To which I reply: yeah, the problem is that liability isn’t strict enough. That may seem crazy and counterintuitive, but consider a doctor ordering a bunch of not-really-necessary tests to avoid claims of malpractice. Insofar as those tests are in fact completely unnecessary, they don’t actually reduce the chance of harm. Yet (the doctor apparently believes) they reduce the risk of malpractice claims. What’s going wrong in that situation is that there are specific basically-performative things a doctor can do, which don’t actually reduce harm, but do reduce malpractice suits. On the flip side, there’s plenty of basic stuff like e.g. handwashing (or, historically, bedrails) which do dramatically reduce harm, but which doctors/hospitals aren’t very reliable about.

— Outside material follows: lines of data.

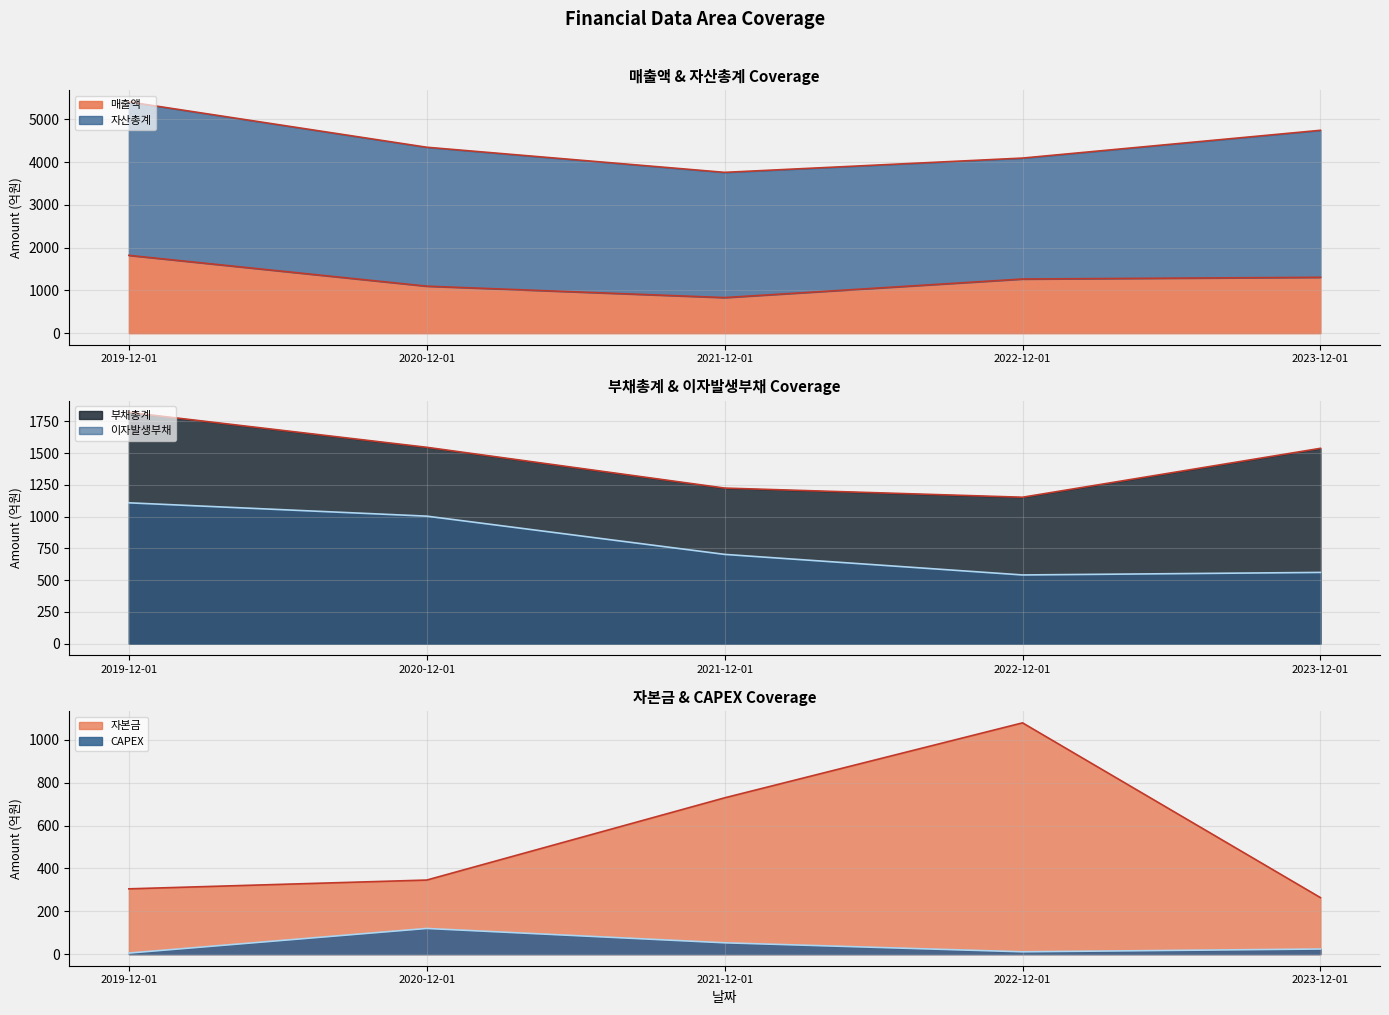

What is the total value across all series at 2023-12-01?

3693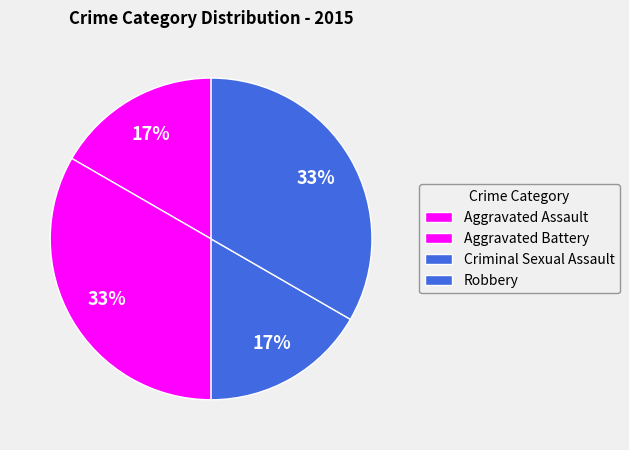

To the nearest percent, what percentage of the pie is Aggravated Battery?

33%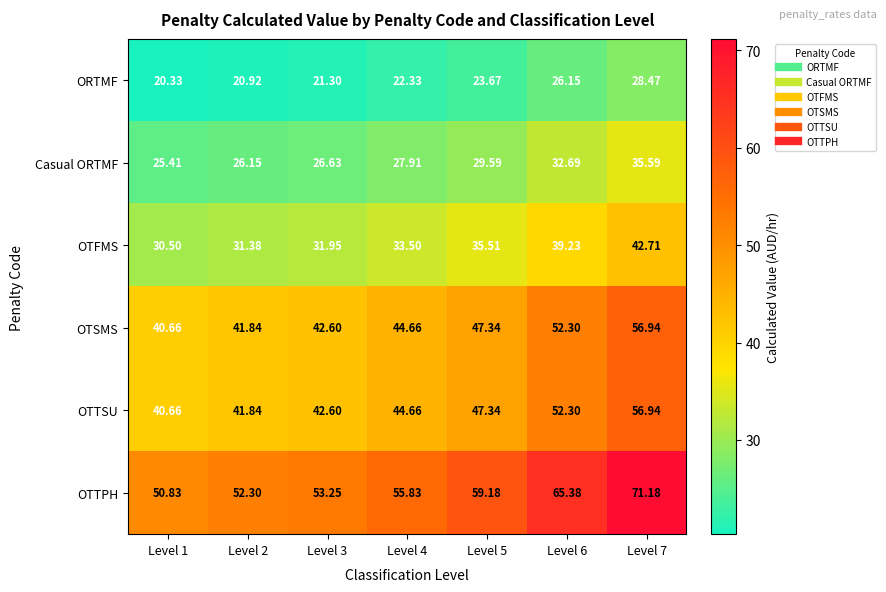

Count the number of data series in this chart.

6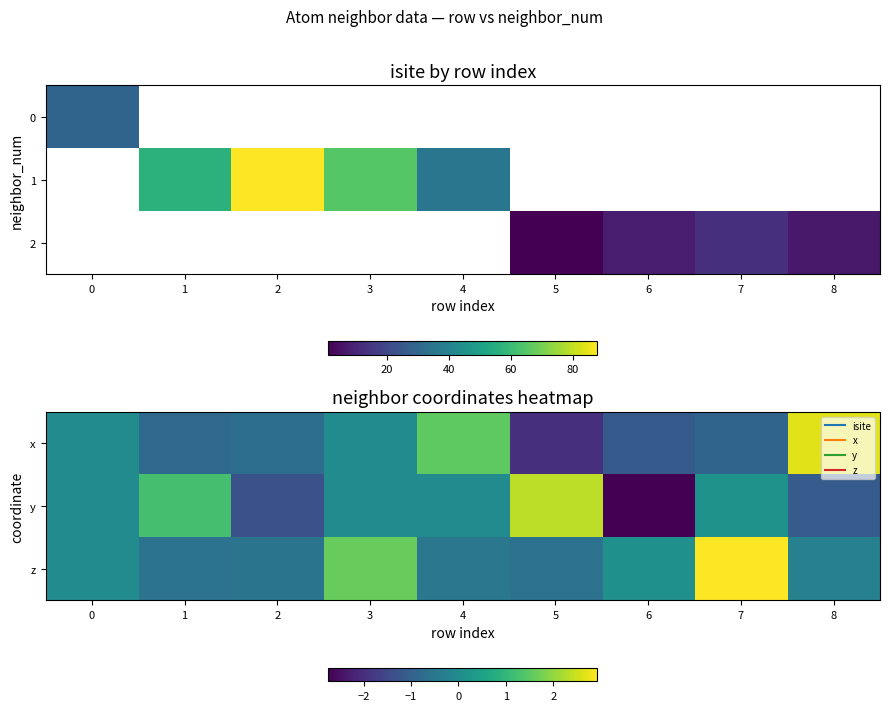

What is the difference between the maximum and minimum values in the z series?

3.6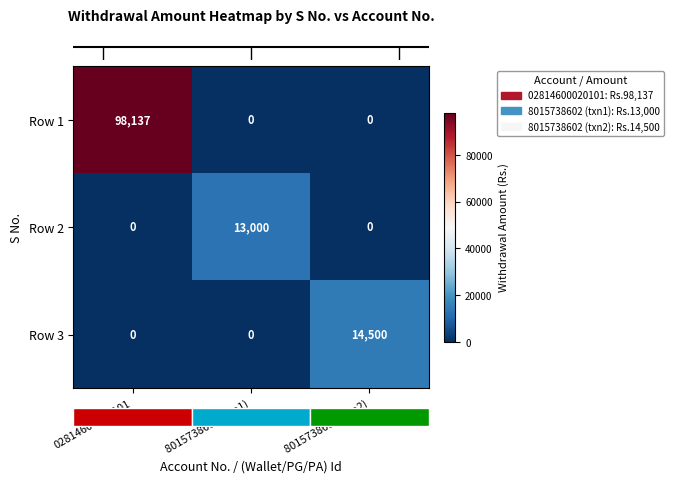

How many Row 3 values are between 0 and 14500?

3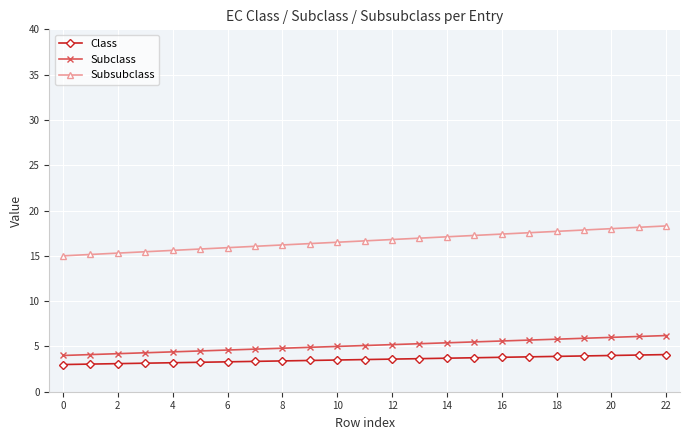

What is the value of the Subsubclass point at the 1st from the left?

15.0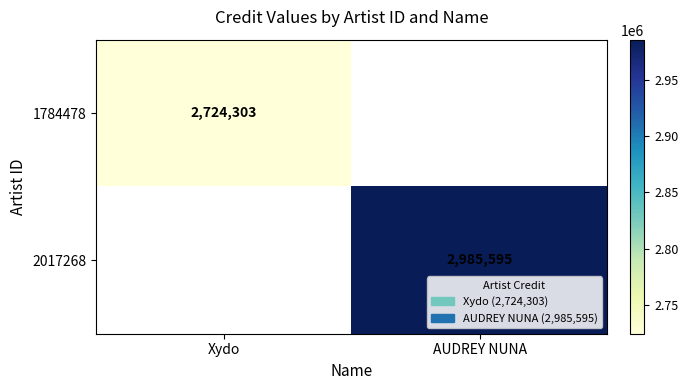

The value of 2017268 at AUDREY NUNA is 1795653. True or false?

False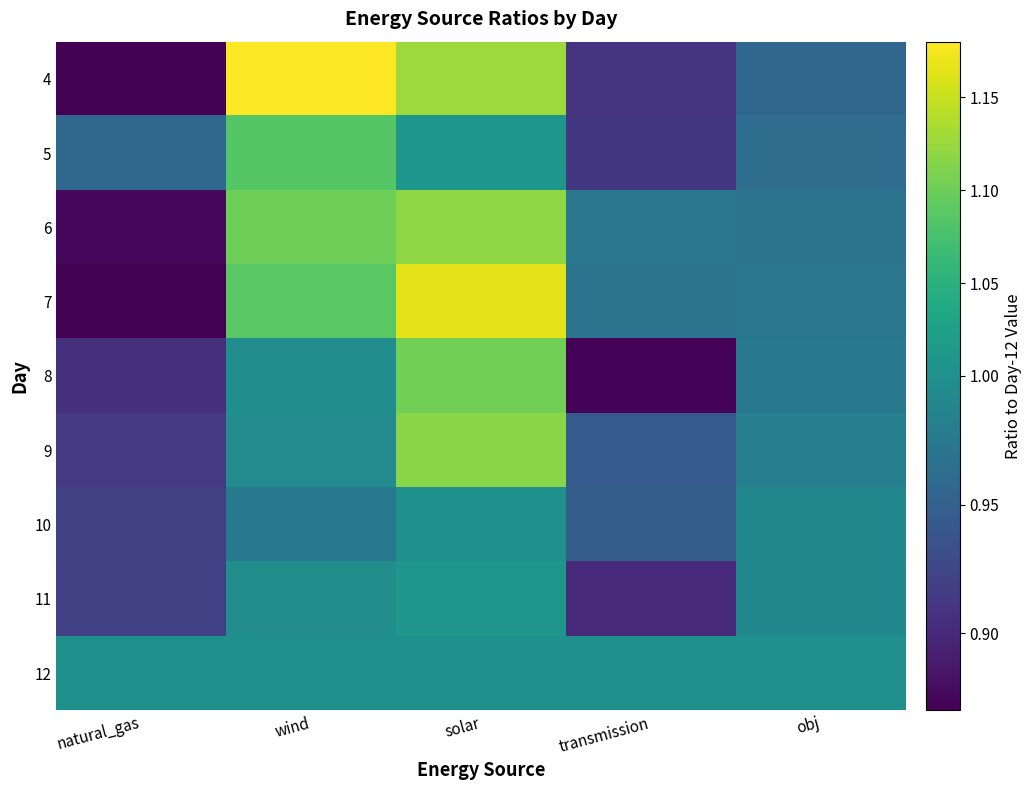

At which category does the chart reach its minimum across all series?

natural_gas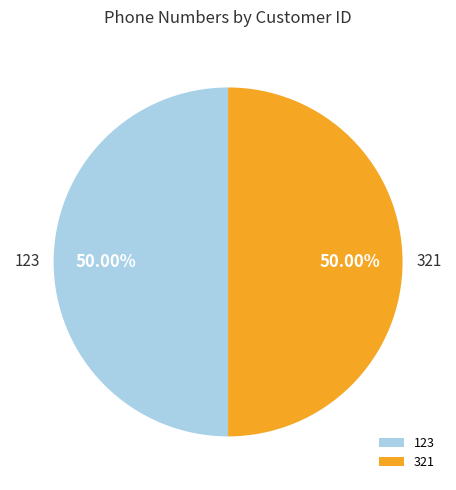

To the nearest percent, what is the combined percentage of 321 and 123?

100%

A simple solution is to just make doctors/hospitals liable for harm which occurs under their watch, period. Do not give them an out involving performative tests which don’t actually reduce harm, or the like. If doctors/hospitals are just generally liable for harm, then they’re incentivized to actually reduce it.
Application to AI
Now, finally, we get to AI.
In my previous post, I talked about making AI companies de-facto liable for things like deepfakes or hallucinations or employees using language models to fake reports. Dweomite replied that these would be “Kinda like if you made Adobe liable for stuff like kids using Photoshop to create fake driver's licenses (with the likely result that all legally-available graphics editing software will suck, forever).”.
Now we have the machinery to properly reply to that comment. In short: it’s a decent analogy (assuming there’s some lawsuit-able harm from fake driver’s licenses). The part I disagree with is the predicted result. What I actually think would happen is that Photoshop would be mildly more expensive, and would contain code which tries to recognize and stop things like editing a photo of a driver’s license. Or they’d just eat the cost without any guardrails at all, if users really hated the guardrails and were willing to pay enough extra to cover liability.
Likewise, if AI companies were generally liable for harms from deepfakes… well, in the short term, I expect that cost would just be passed through to consumers, and consumers would keep using the software, because the fun greatly exceeds the harms. Longer term, AI companies would be incentivized to set up things like e.g. licensing for celebrity faces, detect and shut down particularly egregious users, and make their products robust against jailbreaking.
Similarly for hallucinations, or faked reports. Insofar as the products generate more value than harm, the cost of liability will be passed through to consumers, and people will keep using the products. But AI companies would be properly incentivized to know their customers, to design to mitigate damage, etc. Basically the things people want from a regulatory framework, but without relying on regulators to get everything right (and in practice not get everything right, and be Goodharted against).
That’s the kind of de-facto liability framework I’d ideally like for AI.